2019 State of the Climate Report: Peak greenhouse gases and record heat
On August 12, 2020, the American Meteorological Society released State of the Climate Report for 2019. An international, peer-reviewed publication released each summer, the State of the Climate Report is a review of the world’s climate, based on contributions from more than 520 scientists in over 60 countries. It offers insight on global climate indicators, extreme weather events and other environmental data.
The 2019 report is the 30th annual such report. According to it, in 2019, climate records were, once more, either challenged or broken. 2019 now ranks among the world’s three hottest years. What’s more, greenhouse gases peaked in 2019 to their highest levels on record. Plus, the six warmest years on record have all occurred in the past six years, since 2014.
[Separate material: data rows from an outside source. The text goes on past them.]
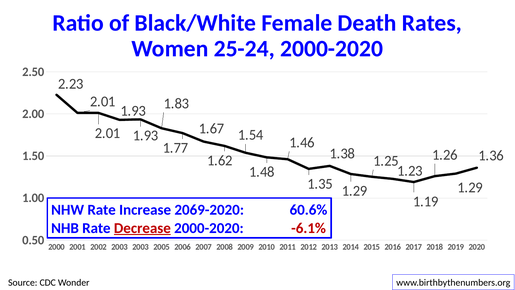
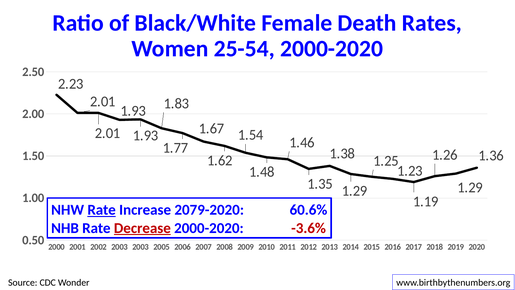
25-24: 25-24 -> 25-54
Rate at (102, 210) underline: none -> present
2069-2020: 2069-2020 -> 2079-2020
-6.1%: -6.1% -> -3.6%
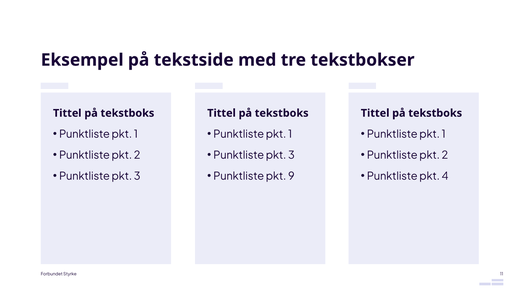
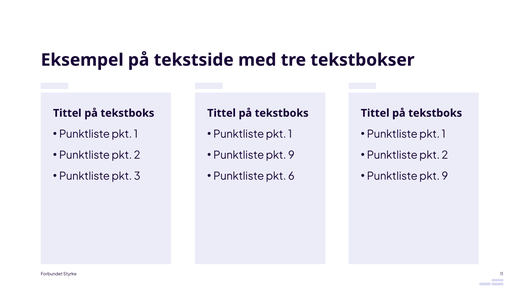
3 at (291, 155): 3 -> 9
9: 9 -> 6
4 at (445, 176): 4 -> 9
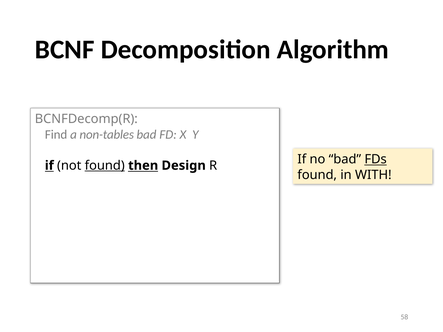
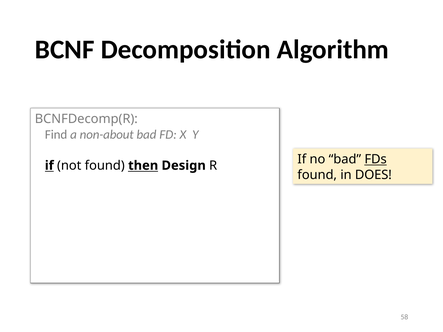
non-tables: non-tables -> non-about
found at (105, 166) underline: present -> none
WITH: WITH -> DOES
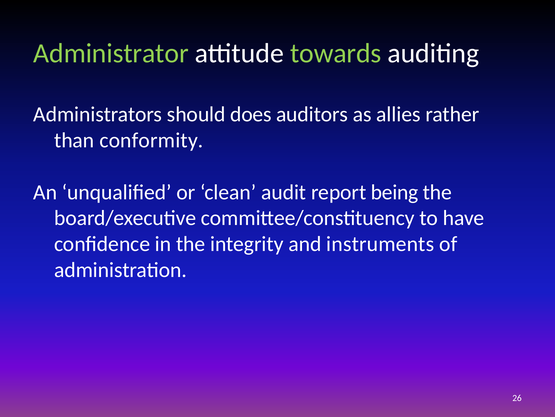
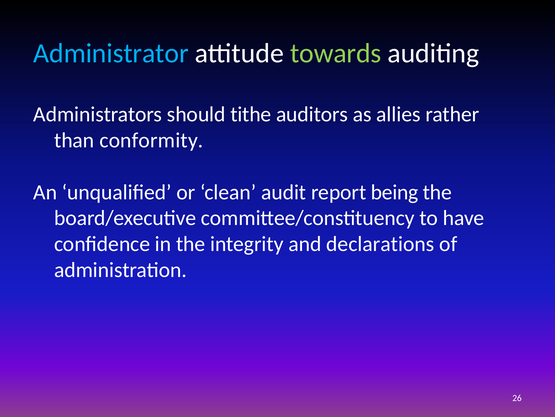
Administrator colour: light green -> light blue
does: does -> tithe
instruments: instruments -> declarations
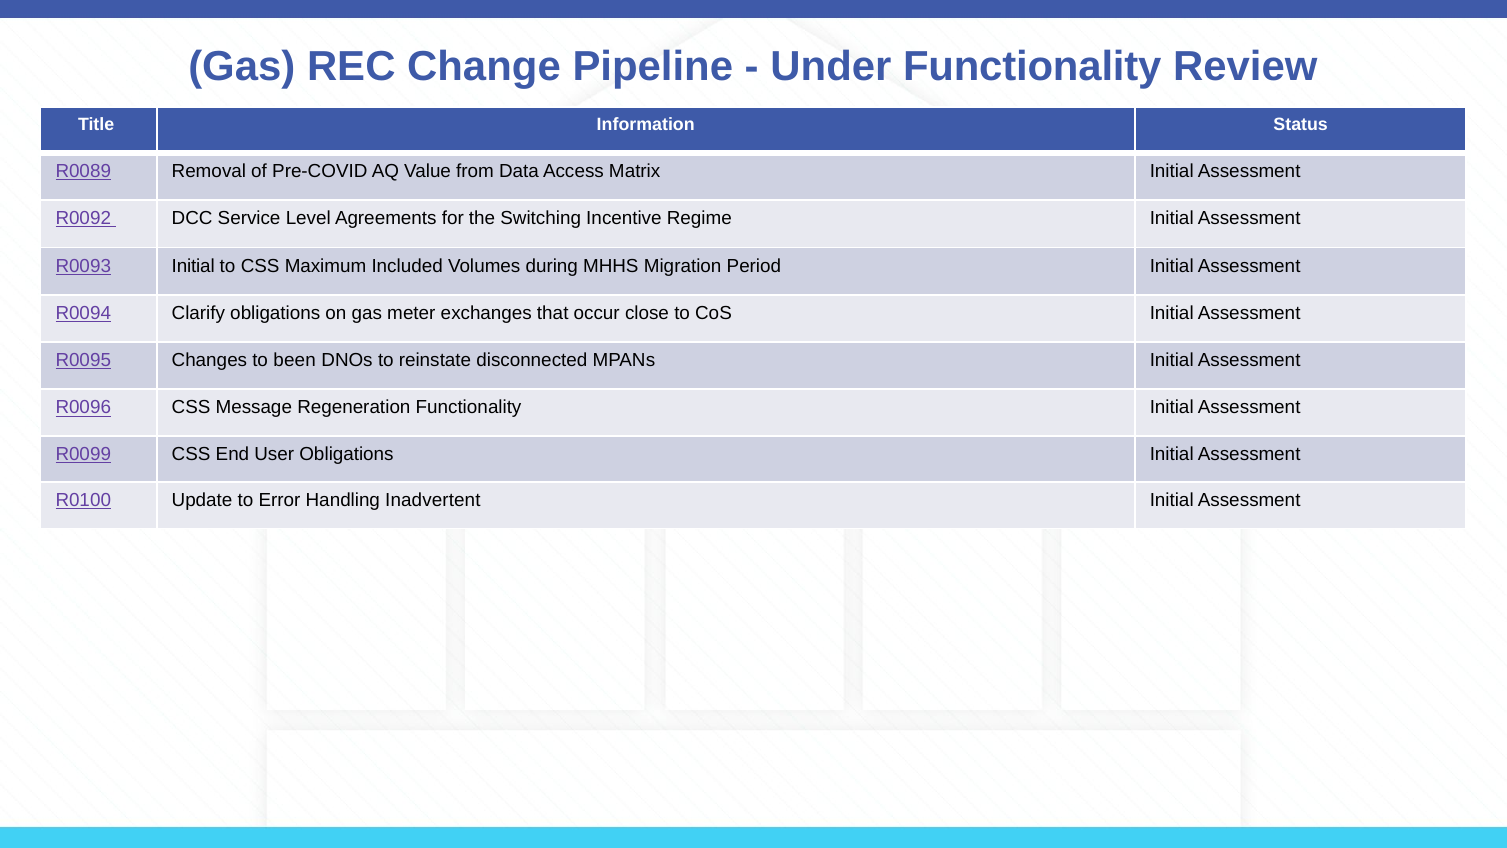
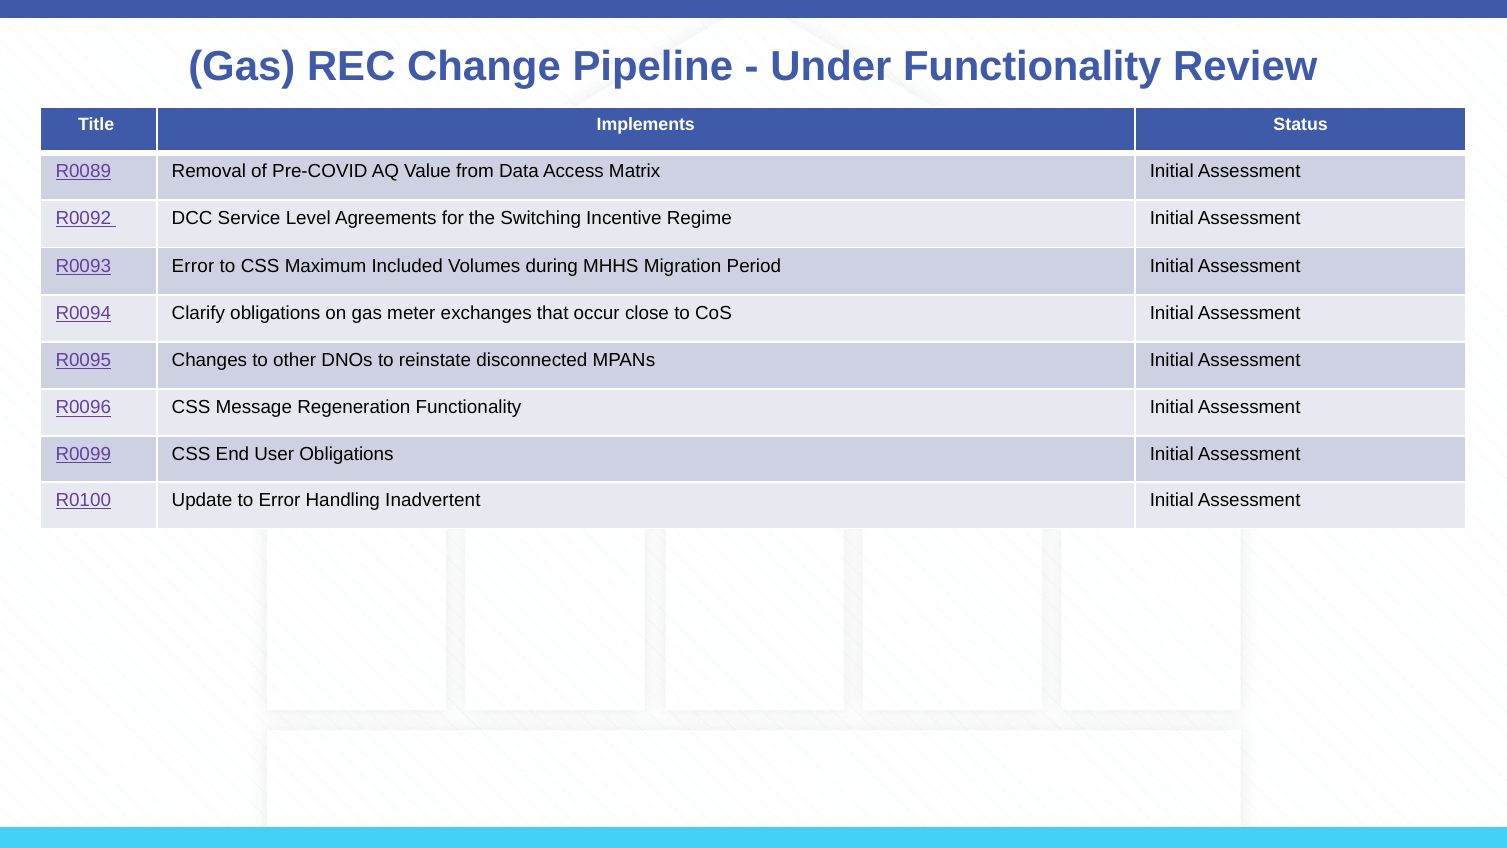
Information: Information -> Implements
R0093 Initial: Initial -> Error
been: been -> other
The State of the Climate report is led by scientists from NOAA’s National Centers for Environmental Information and published by the Bulletin of the American Meteorological Society. Read the complete report here.
According to a statement from NOAA, notable findings from the international report include:
– Last year continued Earth’s warming trend. The globally averaged annual surface temperature was 0.79–1.00 degrees Fahrenheit (0.44–0.56 degrees Celsius) above the 1981–2010 average depending upon the dataset used. More specifically, NOAA and NASA both found 2019 to be the second-hottest year on record, behind 2016, while the United Kingdom’s Met Office ranked 2019 as the third-hottest year, behind 2016 and 2015 respectively.
– Earth’s greenhouse gases were at their highest level on record. Continuing their rise, major greenhouse gas concentrations in the atmosphere – including carbon dioxide (CO2), methane and nitrous oxide – all reached another record in 2019. The global annual average atmospheric CO2 concentration was 409.8 parts per million (ppm). This was 2.5 ppm greater than 2018 amounts and was the highest in the modern 61-year measurement record as well as the highest ever measured in ice core records dating back as far as 800,000 years.
– Sea-surface temperatures were near-record warm. The globally averaged 2019 sea surface temperature was the second highest on record, surpassed only by the record El Niño year of 2016.
– Sea levels were the highest on record, again. For the eighth consecutive year, global average sea level rose to a new record high and was about 3.4 inches (87.6 mm) higher than the 1993 average, the year that marks the beginning of the satellite altimeter record. Global sea level is rising at an average rate of 1.3 inches (3.2 cm) per decade. Melting of glaciers and ice sheets, along with warming oceans, account for the trend in rising global mean sea level.
– The Arctic and Antarctic saw near-record warmth. The annual mean surface air temperature for the Arctic land areas was the second highest in the 120-year record, trailing only 2016. In the Antarctic, 2019 was the second warmest year for the continent as a whole since the start of the reanalysis record in 1979, surpassing 2018 and behind only 1980.
– The Indian Ocean dipole affected weather from Africa to Australia. The Indian Ocean dipole – measured as the difference between sea-surface temperature departure from average in the eastern and western Indian Ocean -contributed to heavy rainfall over the Horn of Africa from October through December 2019, resulting in widespread flooding across East Africa. Meanwhile, record heat and dryness in Australia intensified drought conditions already in place, leading to severe impacts during late austral spring and summer, including catastrophic wildfires.
Bottom line: 2019 ranks among the three warmest years in records dating to the mid-1800s. In 2019, greenhouse gases reached their highest levels on record. Both facts are from the 30th annual State of the Climate report, a review of world climate based on contributions from more than 520 scientists in over 60 countries.